Geoffrey Gneuhs’s essay is even more direct in correcting the “gross misreading…of the theological and philosophical foundations of the Catholic Worker.” In what is perhaps the most important paragraph of the entire volume, Gneuhs explains that Dorothy rejected the linear, this-worldly explanation of reality: “Christ is…eternity breaking through time…. Day grasped this profound insight. She lived aeternitas nunc. She realized that love is…measured…in living the eternal now.”
In other words, only he who dwells first on the mystery of the Church and the Mystical Body can grasp the radicalism of Dorothy and the Worker.
Ann O’Connor and Peter King insist in their essay that the Catholic Worker Movement is first and foremost Catholic. To amputate it from the Mystical Body, to speak of it strictly as another social justice movement, is to blind oneself to its potential. If one seeks to reform time for time’s sake, good heavens, why become a Catholic Worker? What chance has an agrarian in a world of corporate chemical food production? What chance has a distributist in a world of Wal-Marts? What chance has a Catholic pacifist in a world where he will be bludgeoned by grotesque versions of just war theory — or revolted by so-called pacifists who believe nothing is worth total sacrifice? It seems hopeless. And often in the course of Worker history — when subscriptions to the Catholic Worker plummeted during World War II, for example, or when Larry Heaney, a pioneer in Maurin’s idea of farming communities, “died from work-induced pneumonia” — Dorothy must have fully realized the truth of the words of Dostoevsky’s Fr. Zossima: “Love in action is a harsh and dreadful thing compared to love in dreams.”

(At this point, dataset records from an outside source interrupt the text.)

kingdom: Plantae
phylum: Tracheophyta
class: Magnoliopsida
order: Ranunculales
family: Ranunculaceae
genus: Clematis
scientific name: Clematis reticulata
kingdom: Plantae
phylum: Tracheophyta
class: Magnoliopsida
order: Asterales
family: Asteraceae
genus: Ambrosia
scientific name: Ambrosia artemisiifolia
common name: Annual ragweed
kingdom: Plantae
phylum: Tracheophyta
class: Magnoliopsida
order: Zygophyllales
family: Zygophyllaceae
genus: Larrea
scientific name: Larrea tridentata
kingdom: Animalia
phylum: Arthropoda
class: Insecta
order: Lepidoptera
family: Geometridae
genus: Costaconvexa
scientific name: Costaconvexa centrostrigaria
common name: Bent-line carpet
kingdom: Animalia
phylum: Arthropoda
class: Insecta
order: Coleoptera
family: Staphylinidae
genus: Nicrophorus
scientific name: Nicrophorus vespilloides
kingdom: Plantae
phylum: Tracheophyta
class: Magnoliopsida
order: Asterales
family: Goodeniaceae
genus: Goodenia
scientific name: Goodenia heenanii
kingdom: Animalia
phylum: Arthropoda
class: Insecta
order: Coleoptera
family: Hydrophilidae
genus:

But Catholic Workers (the real ones) understand what St. John teaches about work. The real work, the real creativity, is love. Only love, no matter how historically insignificant it might seem, can create; and no work, no matter how well financed, if done without love can be fruitful. The vision here is not on time, either as line or as circle. The vision is on Christ, whose cross-nailed body unites both points, vertical and horizontal, time and eternity. Aeternitas nunc.
If I may say so, I grew up with Dorothy Day. She was part of my family culture. Many of the names found in this volume of essays I first found sitting at the dinner table — Robert Coles, Frank Sicius, Marc Ellis, Dorothy Day herself. I never, ever could think of Dorothy outside the context of the Church; and to discuss her in any other context is senseless. Several essays in Dorothy Day and the Catholic Worker Movement, then, contribute little or nothing to our understanding of Dorothy and the Worker. To compare Dorothy’s ideas to those of the Shakers or Buddhists or liberation theologians is, again, to be distracted by the epiphenomenal aspects of Worker life and action. I find this collection of essays, then, somewhat weak in focus. Nevertheless, on the whole I was surprised to find that for some, Dorothy’s vision of Christ is still brilliantly clear.